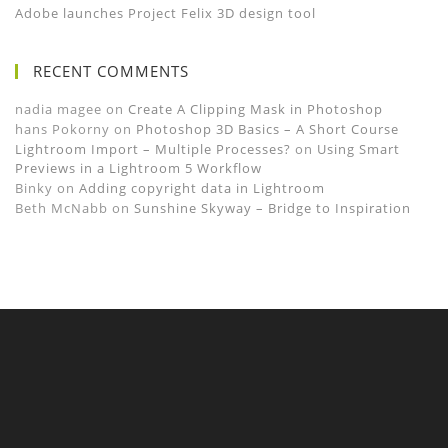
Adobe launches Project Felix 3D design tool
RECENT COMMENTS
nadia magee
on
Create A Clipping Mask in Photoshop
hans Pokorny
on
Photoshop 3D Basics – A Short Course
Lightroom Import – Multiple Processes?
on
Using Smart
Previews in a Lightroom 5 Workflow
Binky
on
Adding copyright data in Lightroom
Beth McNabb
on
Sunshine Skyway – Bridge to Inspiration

▶ [TASK INSTRUCTIONS]: Rewrite the text of the items above, changing every "Lightroom" to "Adobe Lightroom" and keeping everything else the same. Leave the pictures out of your answer.

▶ [RESULT BELOW]:
Adobe launches Project Felix 3D design tool
RECENT COMMENTS
nadia magee
on
Create A Clipping Mask in Photoshop
hans Pokorny
on
Photoshop 3D Basics – A Short Course
Adobe Lightroom Import – Multiple Processes?
on
Using Smart
Previews in a Adobe Lightroom 5 Workflow
Binky
on
Adding copyright data in Adobe Lightroom
Beth McNabb
on
Sunshine Skyway – Bridge to Inspiration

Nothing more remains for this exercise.